Foi o que fez, por exemplo, o Estado de Israel, país no qual a planta passou a ser estudada com afinco a partir dos anos 60 do século passado, levando às primeiras descobertas em torno dos seus princípios ativos, ou canabinoides, entre os quais, o THC.

Em 2016, ao constatar aumento no uso medicinal de Cannabis, tanto em seu território, como ao redor do mundo, assim como progresso significativo na pesquisa científica da planta Cannabis e do sistema endocanabinoide presente no cérebro, as autoridades israelenses decidiram tratar as atividades médicas e pesquisas com a utilização da Cannabis por meio de uma política pública de saúde.

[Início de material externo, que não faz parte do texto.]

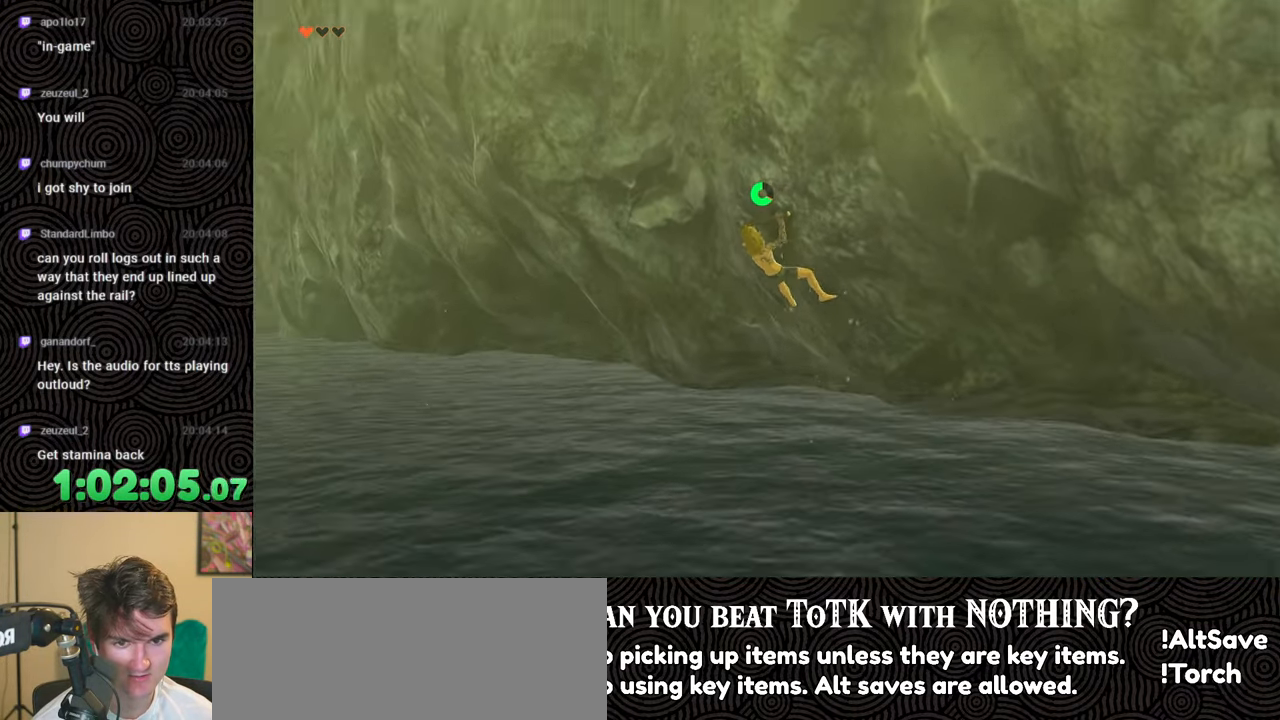
{"buttons": [], "left_stick": "left", "right_stick": "up", "events": []}
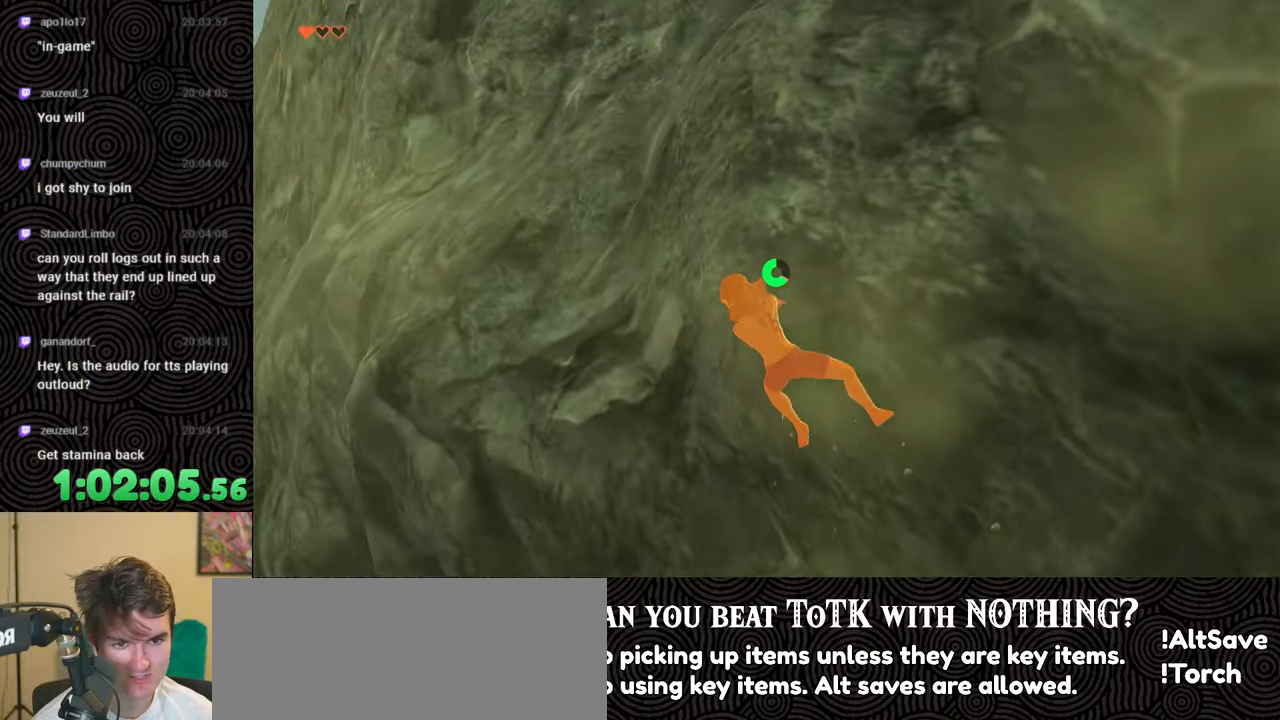
{"buttons": [], "left_stick": "left", "right_stick": "up", "events": [[117, "right_stick", "center"], [350, "right_stick", "up"]]}
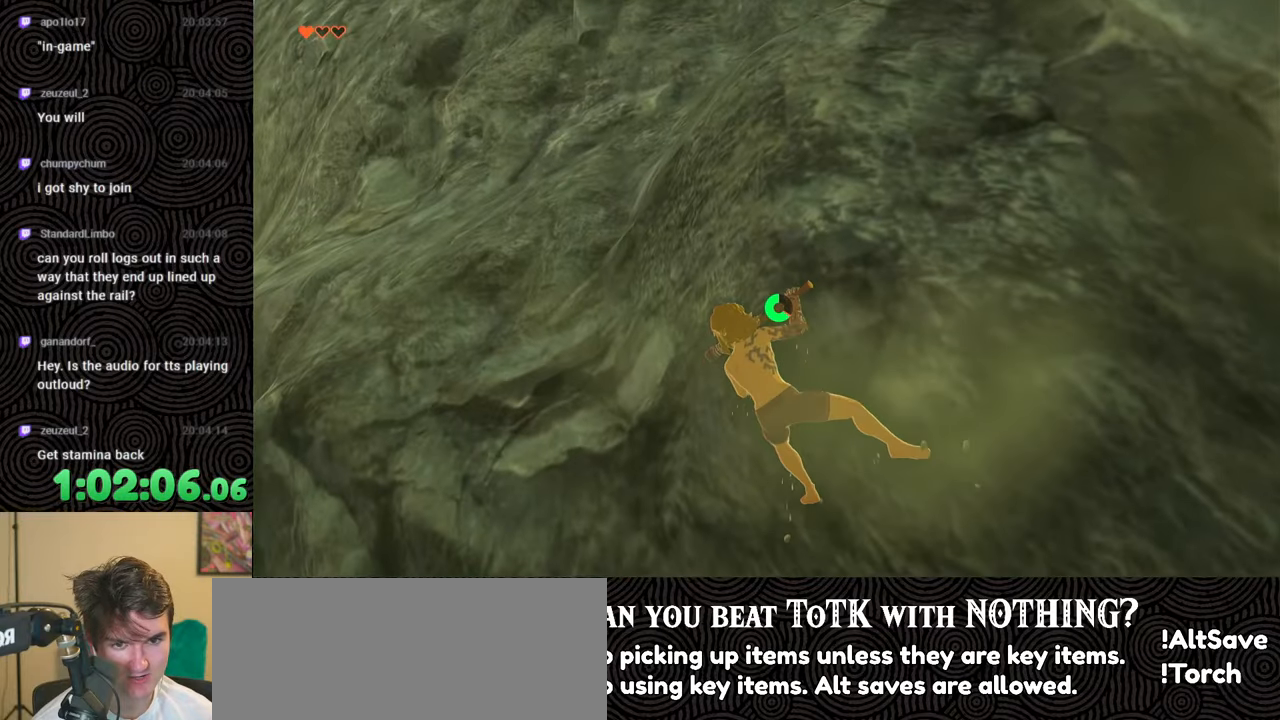
{"buttons": [], "left_stick": "left", "right_stick": "center", "events": [[183, "right_stick", "center"]]}
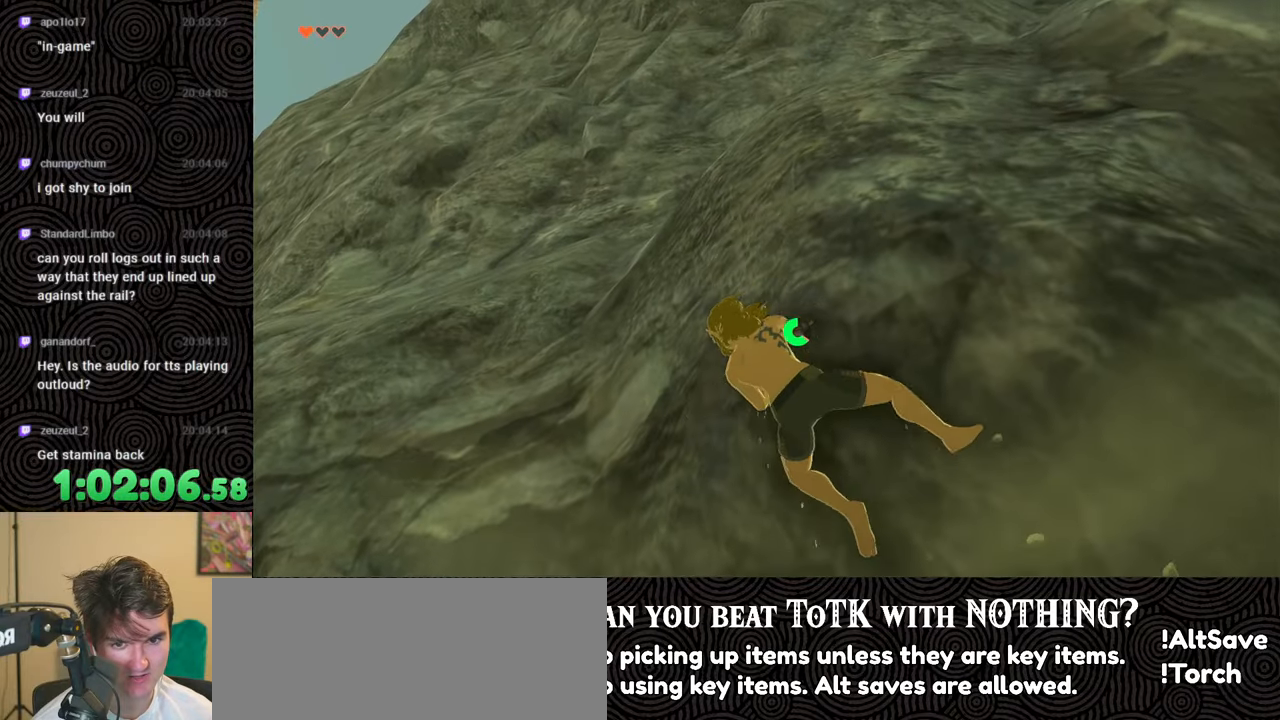
{"buttons": [], "left_stick": "left", "right_stick": "center", "events": []}
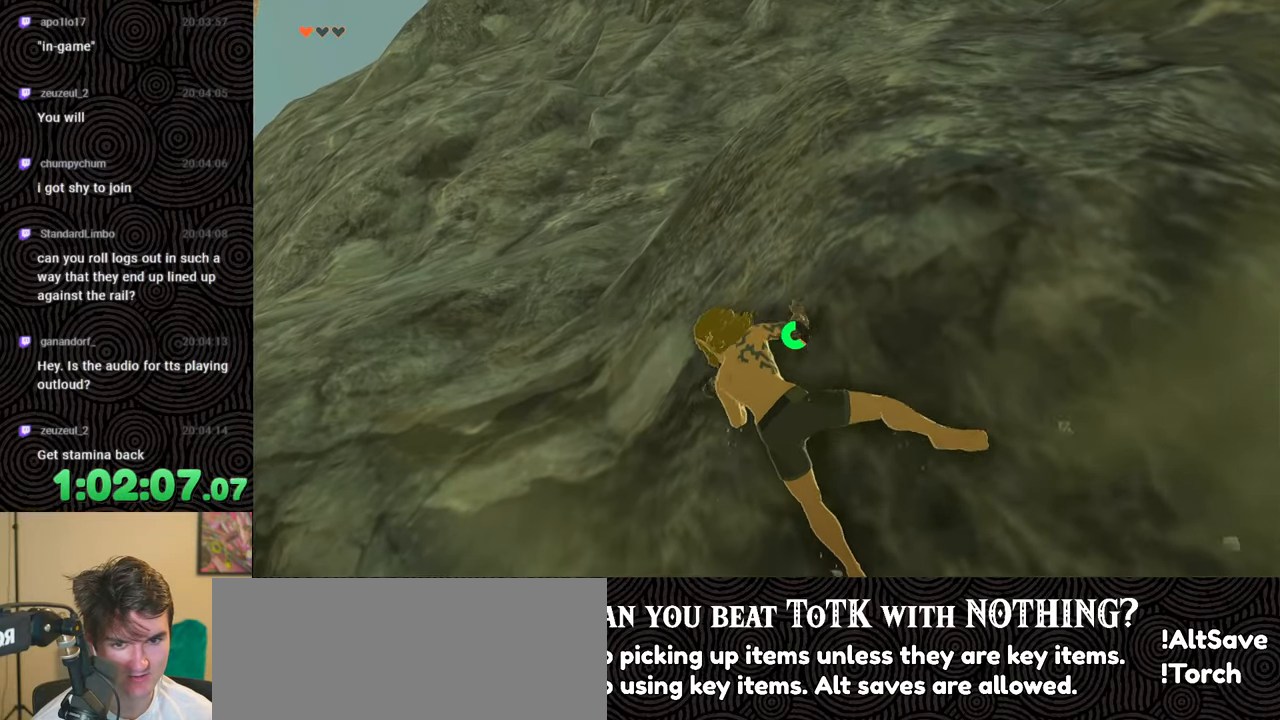
{"buttons": [], "left_stick": "left", "right_stick": "center", "events": []}
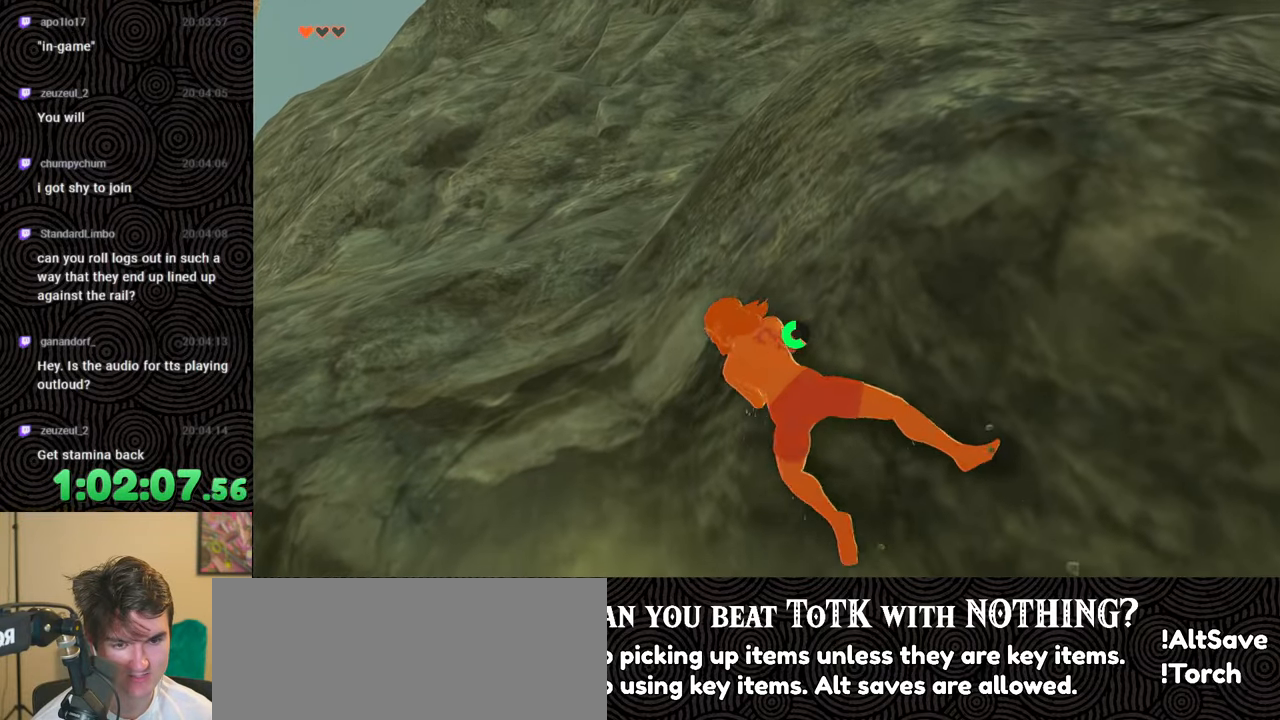
{"buttons": [], "left_stick": "left", "right_stick": "center", "events": []}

"Embora a Cannabis não seja registrada como medicamento, o Ministério da Saúde de Israel acredita que seus produtos podem ser benéficos no tratamento de certas condições médicas. Mesmo contendo substâncias definidas como estupefacientes, que requerem controle e regulamentação para garantir a saúde e a segurança do público, a Cannabis deve ser tratada, na medida do possível, da mesma forma que um medicamento ou medicamento registrado", explica o diretor da Agência Israelense para a Cannabis Medicinal (IMCA, na sigla em Inglês), Yuval Landschaft.

A criação da IMCA permitiu a Israel ter um foco muito claro para as complexas interações que surgem quando é preciso lidar com substâncias ilegais em certas práticas, mas que se mostram promissoras para a ciência e a medicina.

"O uso de Cannabis para fins médicos é um campo dinâmico e em desenvolvimento e a regulamentação de seu uso medicinal é um processo contínuo em muitos países", prossegue Landschaft.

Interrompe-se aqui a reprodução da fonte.